(Stored data)
▶

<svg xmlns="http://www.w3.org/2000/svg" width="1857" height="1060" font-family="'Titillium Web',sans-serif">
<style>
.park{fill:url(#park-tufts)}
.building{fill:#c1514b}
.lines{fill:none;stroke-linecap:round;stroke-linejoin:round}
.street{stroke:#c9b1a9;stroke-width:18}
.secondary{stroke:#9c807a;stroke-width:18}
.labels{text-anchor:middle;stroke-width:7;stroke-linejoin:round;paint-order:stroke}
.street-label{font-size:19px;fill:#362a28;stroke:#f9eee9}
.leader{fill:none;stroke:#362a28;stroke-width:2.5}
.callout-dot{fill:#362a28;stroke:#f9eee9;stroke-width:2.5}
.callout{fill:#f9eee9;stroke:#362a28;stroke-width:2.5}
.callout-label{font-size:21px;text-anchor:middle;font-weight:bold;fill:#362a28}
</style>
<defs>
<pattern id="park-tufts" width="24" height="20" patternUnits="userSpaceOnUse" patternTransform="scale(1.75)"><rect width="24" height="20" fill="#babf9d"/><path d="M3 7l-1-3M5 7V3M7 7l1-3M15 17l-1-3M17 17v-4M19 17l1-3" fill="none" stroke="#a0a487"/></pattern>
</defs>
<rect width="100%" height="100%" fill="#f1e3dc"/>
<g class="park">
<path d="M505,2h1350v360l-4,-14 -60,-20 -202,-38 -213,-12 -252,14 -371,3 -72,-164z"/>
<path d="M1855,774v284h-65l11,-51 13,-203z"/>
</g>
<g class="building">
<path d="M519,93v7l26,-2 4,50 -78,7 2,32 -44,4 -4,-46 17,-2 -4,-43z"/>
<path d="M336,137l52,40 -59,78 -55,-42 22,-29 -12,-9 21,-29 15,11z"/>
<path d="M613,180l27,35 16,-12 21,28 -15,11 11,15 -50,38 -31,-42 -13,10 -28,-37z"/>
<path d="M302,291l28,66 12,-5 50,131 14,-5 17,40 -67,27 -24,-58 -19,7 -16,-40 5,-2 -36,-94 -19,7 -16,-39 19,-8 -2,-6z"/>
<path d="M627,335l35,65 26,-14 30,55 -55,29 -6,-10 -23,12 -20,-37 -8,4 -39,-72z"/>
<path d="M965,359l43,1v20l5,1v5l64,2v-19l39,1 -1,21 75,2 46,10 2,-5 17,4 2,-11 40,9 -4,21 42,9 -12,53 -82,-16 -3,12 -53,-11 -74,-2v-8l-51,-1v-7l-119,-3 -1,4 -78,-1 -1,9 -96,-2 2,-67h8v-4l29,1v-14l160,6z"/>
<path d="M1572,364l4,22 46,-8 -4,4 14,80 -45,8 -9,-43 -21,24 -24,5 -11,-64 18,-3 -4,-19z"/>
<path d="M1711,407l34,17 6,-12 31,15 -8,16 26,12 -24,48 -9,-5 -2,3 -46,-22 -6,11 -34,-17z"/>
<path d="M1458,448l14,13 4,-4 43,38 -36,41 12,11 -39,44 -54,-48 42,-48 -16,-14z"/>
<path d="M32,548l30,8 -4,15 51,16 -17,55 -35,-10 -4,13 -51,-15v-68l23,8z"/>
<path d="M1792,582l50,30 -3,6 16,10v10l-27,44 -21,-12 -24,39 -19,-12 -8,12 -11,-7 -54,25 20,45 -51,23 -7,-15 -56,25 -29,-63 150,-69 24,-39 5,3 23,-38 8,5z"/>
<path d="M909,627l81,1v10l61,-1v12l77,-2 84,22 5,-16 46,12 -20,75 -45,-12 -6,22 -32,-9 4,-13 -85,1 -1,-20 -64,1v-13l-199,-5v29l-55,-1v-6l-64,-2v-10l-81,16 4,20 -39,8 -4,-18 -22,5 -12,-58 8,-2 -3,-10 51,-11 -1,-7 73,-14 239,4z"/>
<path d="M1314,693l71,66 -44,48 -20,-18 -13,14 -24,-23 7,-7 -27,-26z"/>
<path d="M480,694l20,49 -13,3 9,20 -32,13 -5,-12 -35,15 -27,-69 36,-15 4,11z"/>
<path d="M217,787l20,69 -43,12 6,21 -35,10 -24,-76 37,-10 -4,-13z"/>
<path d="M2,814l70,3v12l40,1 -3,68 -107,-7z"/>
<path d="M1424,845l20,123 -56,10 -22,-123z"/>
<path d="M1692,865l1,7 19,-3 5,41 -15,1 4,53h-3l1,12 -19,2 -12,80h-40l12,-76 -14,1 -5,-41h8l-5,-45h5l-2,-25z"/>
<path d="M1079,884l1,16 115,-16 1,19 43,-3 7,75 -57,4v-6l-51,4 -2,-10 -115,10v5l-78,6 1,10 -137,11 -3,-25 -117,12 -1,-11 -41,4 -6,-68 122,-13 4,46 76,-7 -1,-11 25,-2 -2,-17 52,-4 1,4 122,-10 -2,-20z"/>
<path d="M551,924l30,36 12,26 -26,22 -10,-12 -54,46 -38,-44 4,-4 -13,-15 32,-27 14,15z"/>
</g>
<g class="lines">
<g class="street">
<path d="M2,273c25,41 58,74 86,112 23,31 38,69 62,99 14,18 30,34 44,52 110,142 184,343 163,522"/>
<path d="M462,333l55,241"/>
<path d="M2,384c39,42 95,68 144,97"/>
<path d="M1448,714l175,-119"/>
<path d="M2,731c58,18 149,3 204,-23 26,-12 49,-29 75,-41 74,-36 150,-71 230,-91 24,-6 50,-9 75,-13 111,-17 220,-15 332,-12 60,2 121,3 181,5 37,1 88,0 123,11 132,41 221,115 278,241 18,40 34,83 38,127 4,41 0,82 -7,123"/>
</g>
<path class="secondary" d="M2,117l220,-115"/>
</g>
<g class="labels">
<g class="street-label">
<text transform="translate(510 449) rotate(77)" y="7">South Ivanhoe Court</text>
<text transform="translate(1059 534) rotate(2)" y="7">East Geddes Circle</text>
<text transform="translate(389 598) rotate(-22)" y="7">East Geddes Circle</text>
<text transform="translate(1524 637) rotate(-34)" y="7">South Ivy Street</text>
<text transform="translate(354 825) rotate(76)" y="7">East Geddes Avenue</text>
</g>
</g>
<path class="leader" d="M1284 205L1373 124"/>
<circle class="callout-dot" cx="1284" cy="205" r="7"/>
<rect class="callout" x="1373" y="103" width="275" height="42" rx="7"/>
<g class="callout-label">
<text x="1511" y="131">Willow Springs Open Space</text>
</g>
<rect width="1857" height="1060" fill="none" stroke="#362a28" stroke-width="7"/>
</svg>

◀

| WHAT IS NEEDED |
Return every line in the records that includes the string "lines".

| RESPONSE TO THIS EXERCISE |
.lines{fill:none;stroke-linecap:round;stroke-linejoin:round}
<g class="lines">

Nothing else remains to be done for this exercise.